So tell me.... why would you need a (F550) 2 1/2 ton truck for beekeeping?


----------



## drlonzo (Apr 15, 2014)

AstroZomBEE said:


> Here are some pics of the one I built in 2013
> http://s1273.photobucket.com/user/astrozombee79/library/2014 F550
> 
> 
> ...


Aaron - How many hives can you haul on that truck?


----------



## Barry (Dec 28, 1999)

Sorry, yes, the V10. I don't know where my brain was. That's a great engine.


----------



## MNbees (May 27, 2013)

RAK said:


> Whats the length on that flatbed?


14 ft, just enough for 5 rows


----------



## sqkcrk (Dec 10, 2005)

Mr.Beeman said:


> So tell me.... why would you need a (F550) 2 1/2 ton truck for beekeeping?


Hives are heavy and some of us need to move them. And pallets of honey are heavy too, as well as barrels of honey. It doesn't pay to run a light weight truck if you have any aspirations of hauling anything heavy, safely. Big trucks get the bad rap for hauling overloaded, but it's the small trucks that are more apt to be overloaded and a danger to others.


----------



## AstroZomBEE (Aug 1, 2006)

drlonzo said:


> Aaron - How many hives can you haul on that truck?

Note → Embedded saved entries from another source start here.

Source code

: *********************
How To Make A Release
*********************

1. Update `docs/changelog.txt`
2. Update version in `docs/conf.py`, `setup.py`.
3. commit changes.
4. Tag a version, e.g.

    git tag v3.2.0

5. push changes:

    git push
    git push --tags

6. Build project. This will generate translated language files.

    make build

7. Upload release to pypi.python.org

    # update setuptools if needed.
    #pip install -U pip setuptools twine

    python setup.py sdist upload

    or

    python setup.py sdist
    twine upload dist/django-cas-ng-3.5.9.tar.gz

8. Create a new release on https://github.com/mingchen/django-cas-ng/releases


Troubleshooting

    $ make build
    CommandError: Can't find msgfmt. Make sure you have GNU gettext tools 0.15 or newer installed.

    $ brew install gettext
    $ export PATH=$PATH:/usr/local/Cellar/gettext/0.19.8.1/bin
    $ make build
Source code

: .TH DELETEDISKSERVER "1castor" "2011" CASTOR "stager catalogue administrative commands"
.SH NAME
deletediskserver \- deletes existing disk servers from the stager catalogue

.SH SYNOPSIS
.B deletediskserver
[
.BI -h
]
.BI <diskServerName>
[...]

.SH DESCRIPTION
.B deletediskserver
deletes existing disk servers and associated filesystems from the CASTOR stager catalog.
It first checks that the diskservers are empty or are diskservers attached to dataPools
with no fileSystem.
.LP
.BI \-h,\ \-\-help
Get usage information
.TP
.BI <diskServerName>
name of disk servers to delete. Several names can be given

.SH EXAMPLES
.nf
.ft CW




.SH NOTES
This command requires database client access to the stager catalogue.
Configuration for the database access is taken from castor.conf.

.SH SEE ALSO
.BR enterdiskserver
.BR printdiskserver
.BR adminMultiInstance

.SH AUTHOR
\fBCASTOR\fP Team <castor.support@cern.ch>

An average of 144 Hives, although the basis of this truck is about short transports for the bees or equipment transport. The first F550 I bought goes out on pollination with a bobcat in tow. This F550 will meet the semi loads of bees, unload and spread into pollination. so most of its travel is actual with no load. The payload of the F550 is only about 10,000 pounds without a trailer.

I've actually just completed my second F550 gas truck, it is more for a small crew flatbed truck, to carry supplies and crew out to work for the day. I'm planning on ordering another F550 in the spring, but a crew cab this time, with only a 12' bed. For when I need more crew and less supplies but still need to haul a bobcat.

Aaron


----------



## Trevor Mansell (Jan 16, 2005)

Mr.Beeman said:


> So tell me.... why would you need a (F550) 2 1/2 ton truck for beekeeping?


The F-550 is actually considered a 1 1/2 ton truck .


----------



## jim lyon (Feb 19, 2006)

sqkcrk said:


> Hives are heavy and some of us need to move them. And pallets of honey are heavy too, as well as barrels of honey. It doesn't pay to run a light weight truck if you have any aspirations of hauling anything heavy, safely. Big trucks get the bad rap for hauling overloaded, but it's the small trucks that are more apt to be overloaded and a danger to others.


For sure. We love the 1 1/2 ton size for their convenience but they get routinely loaded to their maximum capacity and then perhaps a tad bit more if the haul is short and dosen't involve any tippy off road conditions.


----------